Document extract START

The line moved slowly. Next to me was a man placing a big order and with each selection, he'd ask for a sample. I had a good spot because every time he got handed something to try, so did I; if you're standing in front of a stack of pork products it's assumed you won't refuse a glistening slice of Serrano ham cut thin as to be like a piece of stained red glass in the window of a Spanish cathedral.
Watching his purchase of chorizo, salamis, and hams, I had to ask my neighbor what he was planning. It turned out he was going to a friend's for a potluck dinner. The host had assigned him something to start the meal that could double as a casual hors d'oeuvre with cocktails. His contribution would be a platter of sliced meats that could be eaten with fingers. Some bread. No cheese.
I asked what else was on the menu and he recounted a splendid selection of dishes, including a mole that the host was cooking. It would clearly be a generous meal, but this being potluck, all the work -- and the cost -- would be shared.

Document extract END
Exercise data START

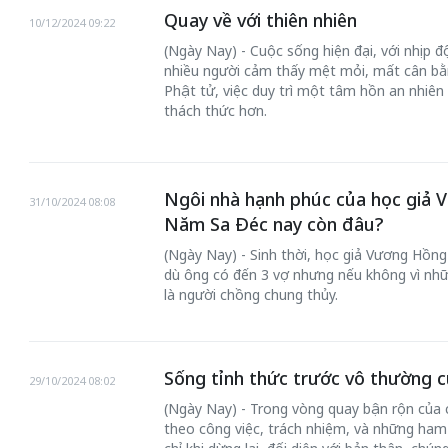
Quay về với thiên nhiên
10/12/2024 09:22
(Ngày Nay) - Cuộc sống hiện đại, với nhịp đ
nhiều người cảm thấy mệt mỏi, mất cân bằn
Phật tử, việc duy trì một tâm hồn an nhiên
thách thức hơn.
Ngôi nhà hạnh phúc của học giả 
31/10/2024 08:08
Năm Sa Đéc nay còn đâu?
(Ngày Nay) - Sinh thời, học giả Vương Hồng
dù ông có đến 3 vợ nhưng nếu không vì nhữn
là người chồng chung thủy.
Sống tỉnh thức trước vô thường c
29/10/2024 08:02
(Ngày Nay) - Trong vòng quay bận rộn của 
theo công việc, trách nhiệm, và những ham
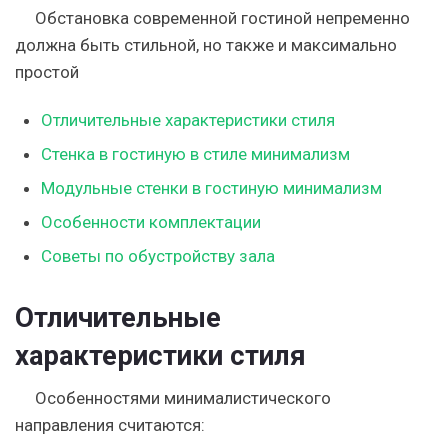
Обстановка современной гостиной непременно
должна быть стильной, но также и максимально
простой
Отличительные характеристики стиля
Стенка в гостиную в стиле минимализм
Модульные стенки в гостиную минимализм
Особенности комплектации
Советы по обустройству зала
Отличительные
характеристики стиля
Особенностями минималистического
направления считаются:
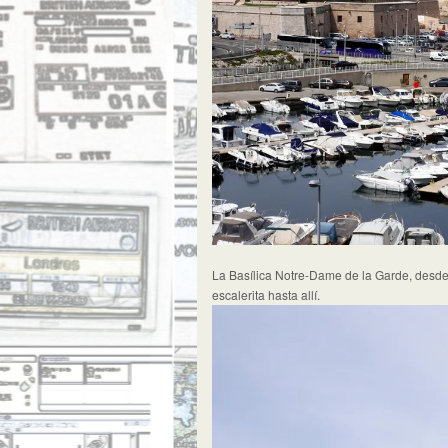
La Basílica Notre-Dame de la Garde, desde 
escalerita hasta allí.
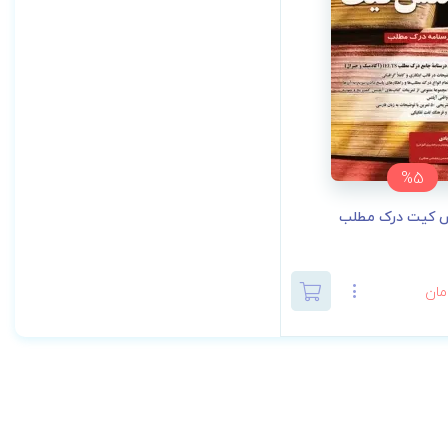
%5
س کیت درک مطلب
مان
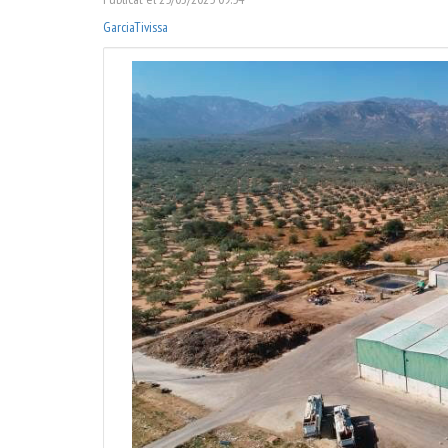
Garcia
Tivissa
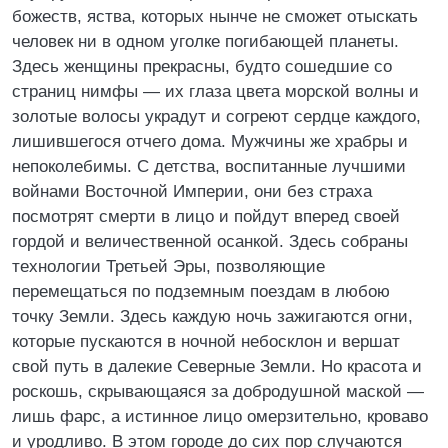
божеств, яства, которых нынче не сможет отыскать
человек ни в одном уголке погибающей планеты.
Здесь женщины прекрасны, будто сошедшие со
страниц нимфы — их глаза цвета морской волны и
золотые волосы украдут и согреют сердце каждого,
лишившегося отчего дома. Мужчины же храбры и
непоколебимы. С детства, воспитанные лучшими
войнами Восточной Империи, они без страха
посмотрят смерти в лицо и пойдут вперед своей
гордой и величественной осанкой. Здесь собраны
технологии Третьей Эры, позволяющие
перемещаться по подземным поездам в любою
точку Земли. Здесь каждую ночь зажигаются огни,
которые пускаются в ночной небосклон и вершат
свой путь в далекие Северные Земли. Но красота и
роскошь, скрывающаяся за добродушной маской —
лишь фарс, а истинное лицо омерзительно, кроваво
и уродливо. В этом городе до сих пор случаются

Exercise data END

### Questions
(A) Summarize the passage about the deli line in two sentences.
(B) Write the next part of the passage about the deli line, picking up right after its final sentence.
The listing has nothing to do with what comes next.

### Outputs in order
(A) In a slow line, the narrator stood next to a man placing a big order who asked to sample each selection, so the narrator got samples too, including a thin slice of Serrano ham. The man said he was bringing a platter of sliced meats that could be eaten with fingers, plus some bread and no cheese, to a friend's potluck, where the host was cooking a mole and the work and cost would be shared.

(B)
Potluck Comes to The City
Potluck dinners conjure an image of church suppers or school picnics where everyone brings something they like to cook, and eat, which means you're relying on luck for what you'll find on the communal table.
The potluck tradition has received some updating thanks to these economic times because let's face it -- it can be costly to host a dinner. Sharing the cooking not only saves money, it also lets everyone who likes to cook share in the pleasure of making the meal; if no one has to do all the cooking, it can make it easier to spend more time and attention on their one dish.
Hosting A City Potluck
Modern potluck doesn't need any luck. Instead the host takes charge, plans the meal, and gives assignments, if only to ensure that you don't face a dinner entirely comprised of warm artichoke dips.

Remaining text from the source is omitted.